Perícia que constatou IA em plano de governo é ‘inconclusiva’, diz ACM Neto

    O candidato disse ainda que a única coisa em que foi usada IA no projeto foram a correção ortográfica e a revisão de dados públicos

    ACM Neto nega uso de IA em plano de governo (Foto: bahia.ba)

    O candidato a governador da Bahia, ACM Neto (União Brasil), rebateu a informação de que o plano de governo apresentado por ele e sua base teria sido feito utilizando IA (Inteligência Artificial) nesta segunda-feira (2). “Completamente inconclusiva e completamente equivocada”, disse o político.

    Em entrevista ao bahia.ba, Neto afirmou que todas as propostas que constam no plano de governo foram debatidas entre a equipe e com base no resultado do projeto “Sua Voz é a Nossa Voz”.

    O candidato disse ainda que a única coisa em que foi usada IA no projeto foram a correção ortográfica e a revisão de dados públicos e oficiais, como os dados do IBGE (Instituto Brasileiro de Geografia e Estatística)

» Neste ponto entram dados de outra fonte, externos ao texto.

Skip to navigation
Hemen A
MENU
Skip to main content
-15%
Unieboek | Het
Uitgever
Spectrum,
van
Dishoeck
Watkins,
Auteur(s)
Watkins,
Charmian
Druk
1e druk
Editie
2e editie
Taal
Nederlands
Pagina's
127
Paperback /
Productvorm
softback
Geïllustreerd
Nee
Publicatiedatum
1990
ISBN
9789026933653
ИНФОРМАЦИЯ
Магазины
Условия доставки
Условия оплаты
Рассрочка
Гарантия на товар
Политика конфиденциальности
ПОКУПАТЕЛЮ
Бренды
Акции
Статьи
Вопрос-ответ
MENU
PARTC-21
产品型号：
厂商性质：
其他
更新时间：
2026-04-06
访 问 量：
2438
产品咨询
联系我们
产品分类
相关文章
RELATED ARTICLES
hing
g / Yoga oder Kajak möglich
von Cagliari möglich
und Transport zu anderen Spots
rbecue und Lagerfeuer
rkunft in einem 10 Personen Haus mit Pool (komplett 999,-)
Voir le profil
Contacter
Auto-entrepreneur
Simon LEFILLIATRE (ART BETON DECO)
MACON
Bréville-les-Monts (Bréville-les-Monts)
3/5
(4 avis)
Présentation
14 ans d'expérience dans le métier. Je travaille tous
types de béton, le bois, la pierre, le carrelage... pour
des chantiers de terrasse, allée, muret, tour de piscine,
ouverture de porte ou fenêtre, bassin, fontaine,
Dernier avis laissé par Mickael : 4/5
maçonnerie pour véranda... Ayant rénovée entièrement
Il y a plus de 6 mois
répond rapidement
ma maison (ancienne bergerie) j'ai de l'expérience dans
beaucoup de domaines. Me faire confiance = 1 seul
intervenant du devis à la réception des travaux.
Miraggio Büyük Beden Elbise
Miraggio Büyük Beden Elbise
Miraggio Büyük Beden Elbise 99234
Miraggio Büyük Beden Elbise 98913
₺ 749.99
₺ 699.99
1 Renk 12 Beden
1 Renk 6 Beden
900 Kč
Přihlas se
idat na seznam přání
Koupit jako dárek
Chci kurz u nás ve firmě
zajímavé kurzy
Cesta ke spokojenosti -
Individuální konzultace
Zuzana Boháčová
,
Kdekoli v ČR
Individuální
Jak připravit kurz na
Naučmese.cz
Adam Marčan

    “Todas as propostas, ideias e projetos, todos foram elaborados por nós, inclusive, com a participação direta minha. Perdi a conta de quantas vezes me reuni com a equipe para discutir cada item, muitas vezes escrevendo eu, pessoalmente, a redação de uma série de propostas”, declarou. “Essa perícia isso aí não existe. É uma coisa completamente falha e que não tem qualquer respaldo”.

    Perícia aponta uso de IA em plano de governo de ACM Neto

    Uma perícia feita pela especialista em propriedade intelectual Caroline Nunes diz que o plano de governo do ex-prefeito de Salvador ACM Neto (União Brasil) para a disputa pelo Governo da Bahia apresenta 56,7% de probabilidade de origem sintética. As informações foram divulgadas pela coluna da jornalista Mônica Bergamo, no jornal Folha de São Paulo.

    De acordo com o parecer, o resultado sugere que o documento pode ter sido parcialmente redigido ou reescrito com auxílio de inteligência artificial (IA).

    O estudo analisou integralmente o programa de governo e identificou o que classificou como uma “dispersão incompatível com autoria única e homogênea”. Os trechos avaliados variaram entre 0% e 91% de probabilidade de origem sintética, sugerindo uma combinação entre escrita humana e recursos de IA.